Generative AI models

Written by Ramakrishnan Jonnagadla

Preamble:

In the realm of artificial intelligence, generative AI has emerged as a transformative force, revolutionizing every aspect of our lives, asking every individual to take a pause and relook at how things are being done. At the heart of this technological revolution lie large language models (LLMs), which harness the power of deep learning and massive datasets to generate human-quality text.

With over 325,000 models available on Hugging Face and countless more in development, the question arises: why should one consider using open source LLMs?

Open source or Proprietary LLMs:

Generative AI models can be broadly categorized into two types: proprietary and open source.

Proprietary (or closed-source) LLMs,

  • Are owned by a company who can control its usage
  • May include a license that restricts how the LLM can be used?
  • Examples: OpenAI’s GPT, Google’s Bard, Anthropic’s Claude 2

Open source LLMs,

  • Are free and available for anyone to access, fostering collaboration & innovation
  • Developers and researchers are free to use, improve or otherwise modify the generative AI model
  • Examples: Hugging Face, Meta’s LLaMA 2, Databricks’ Dolly, TII’s Falcon

It’s not true in every instance, but generally many proprietary LLMs are far larger in size than open source models. And specifically in terms of parameter size. Some of the leading proprietary LLMs extend to thousands of billions of parameters. Probably? We don’t necessarily know because, those LLMs and the parameter counts are proprietary. But “bigger isn’t necessarily better”.

However, the open source generative AI model ecosystem is showing promise in challenging the proprietary LLM business models in many use cases

Tech Note: Most frequently referenced terminologies in LLM space – Parameters & Tokens.
Parameters are a machine learning term for the variables present in the model on which it was trained that can be used to infer new content; (While training LLMs, the more the parameters, the more computational resources)

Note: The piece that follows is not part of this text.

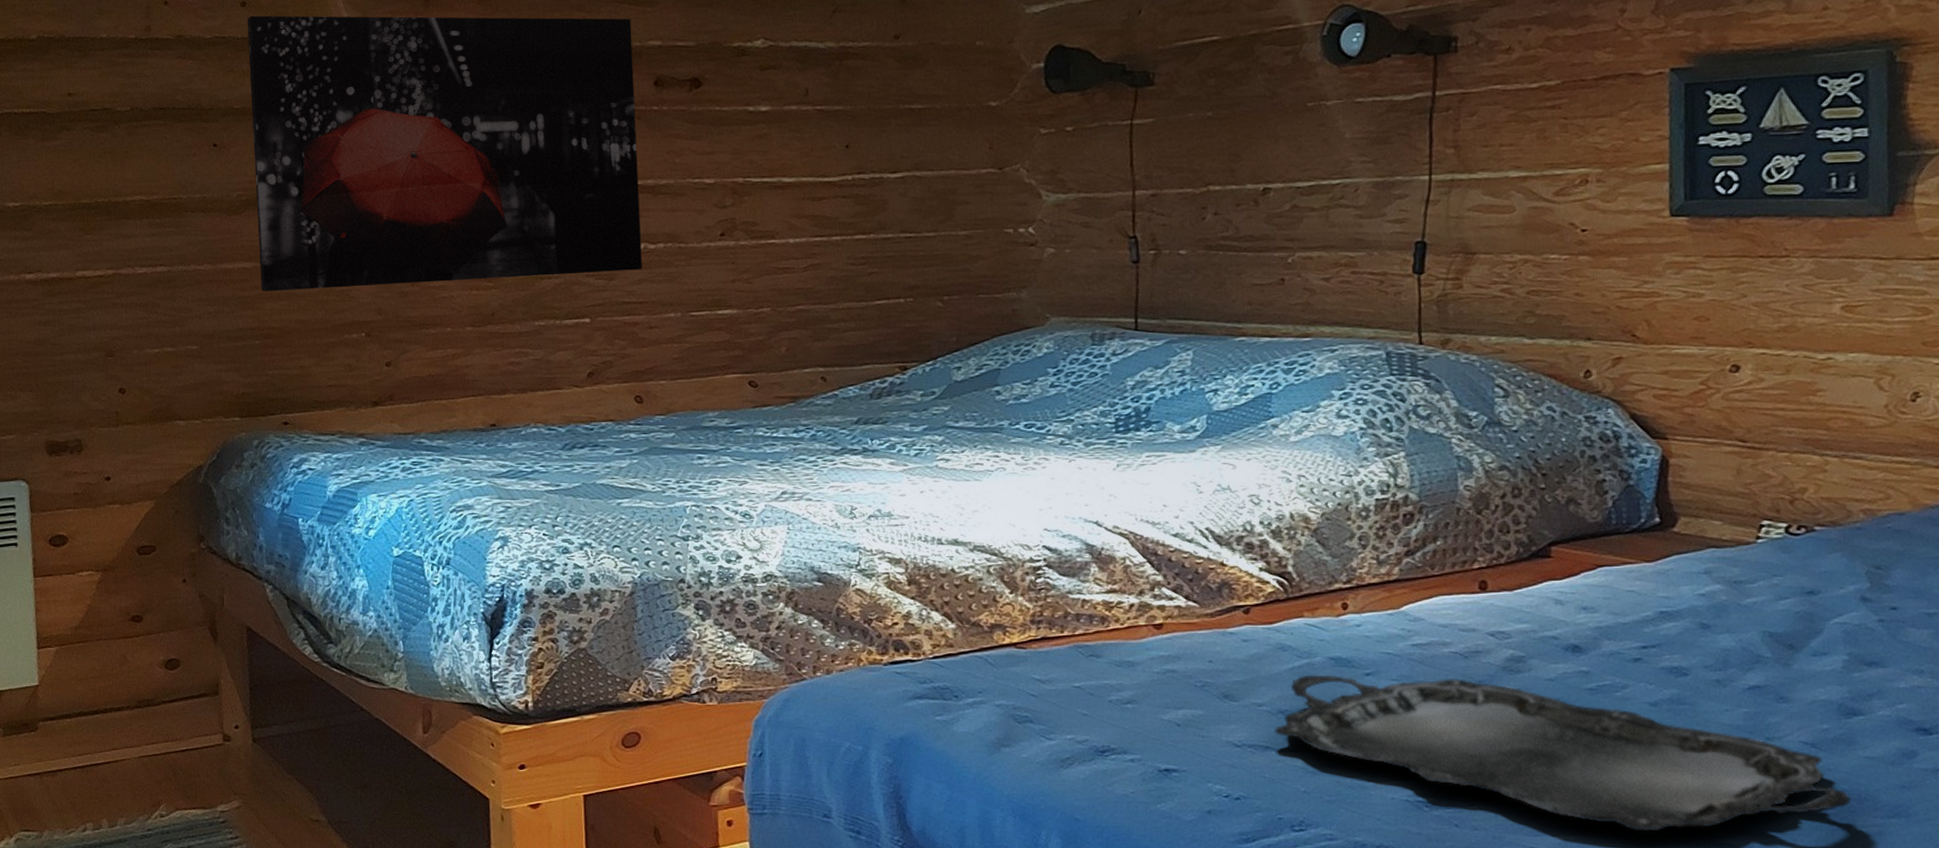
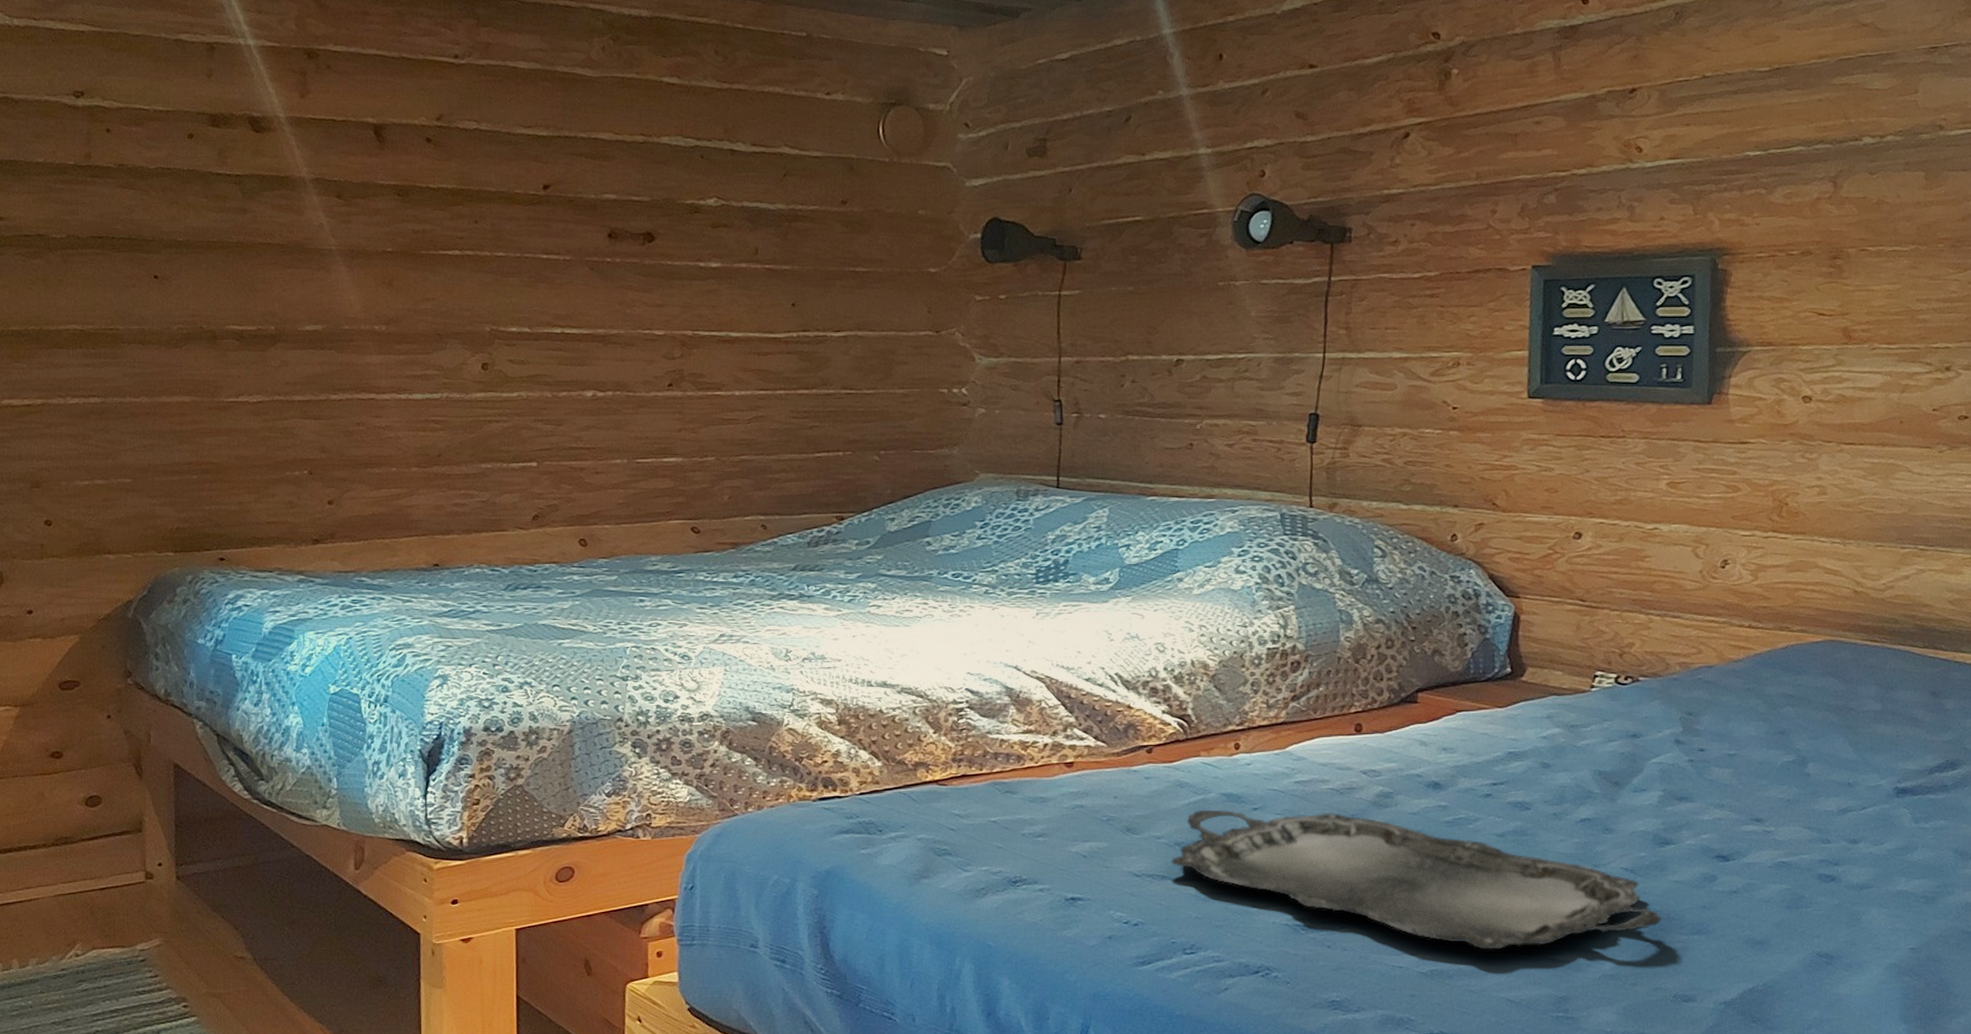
wall art: present [247,15,642,291] -> none [194,148,591,426]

Tokens are the discrete units into which text is divided. Tokens can be as short as individual characters or as long as entire words; ; (While training LLMs, the more the tokens, the more memory needs)

Some pertinent questions on open source LLMs:

a. Why should one consider open source LLMs?
b. Who are the early adopters of open source LLMs?
c. What are some of the leading open source models available today?
d. What are the common risks associated with using them?

a. Why open source LLMs?

Transparency: Open source LLMs provide insights into their inner workings, allowing users to understand how they generate text. This transparency fosters trust and enables developers to identify and address potential biases.

Fine-tuning: Open source LLMs can be fine-tuned to specific tasks and domains, tailoring them to unique use cases. This makes them versatile tools for diverse applications.

Community Collaboration: Open source LLMs benefit from the collective knowledge and expertise of a global community of developers and researchers. This collaborative environment drives innovation and accelerates model development.

b.Early Adopters:

Healthcare: Open source LLMs are being used to develop diagnostic tools and optimize treatment plans, improving healthcare outcomes.

Finance: FinGPT, an Open source LLM specifically tailored for the financial industry, is assisting with financial modeling and risk assessment.

Aerospace: NASA has developed an Open source LLM trained on geospatial data, aiding in satellite imagery analysis and mission planning.
And many more industries are rapidly adopting LLMs to solve unique business problems.

Leading Models:

Companies like Huggingface maintains an open LLM leaderboard, and that tracks, ranks, and evaluates open source LLMs on various benchmarks like which LLM is scoring highest on the “Truthful AI Benchmark series”, which measures whether a language model is truthful in generating answers to questions.
The top spots on these leaderboards, they change frequently. And it’s quite fun to watch the progress these generative AI models are making. Some examples of top models include:

— Llama 2 Developed by Meta AI, Llama 2 encompasses a range of generative text models, from 70 billion to 7 billion parameters, offering flexibility for different applications.

— Vicuna Built upon the Llama model, it is specifically fine-tuned to follow instructions, making it ideal for task-oriented applications.

— Bloom Created by BigScience, it is a multilingual LLM developed collaboratively by over 1000 AI researchers, demonstrating the power of community-driven innovation.

d. Risks that need focus:

Although LLM outputs often sounds fluent and authoritative, they can be confidently wrong.
Hallucinations: LLMs can generate false or misleading information, especially when trained on incomplete or inaccurate data.

Bias: LLMs can reflect biases present in their training data, leading to discriminatory or unfair outcomes.

Security Concerns: LLMs can be misused for malicious purposes, such as leaking sensitive information or generating phishing scams.

Summary:

As Open source LLMs continue to mature and gain traction, it is evident that they are poised to play a transformative role in the future of AI. Their potential to democratize AI access, foster innovation, and solve real-world problems is immense. However, it is crucial to acknowledge and mitigate the associated risks to ensure responsible and ethical development and deployment of these powerful tools.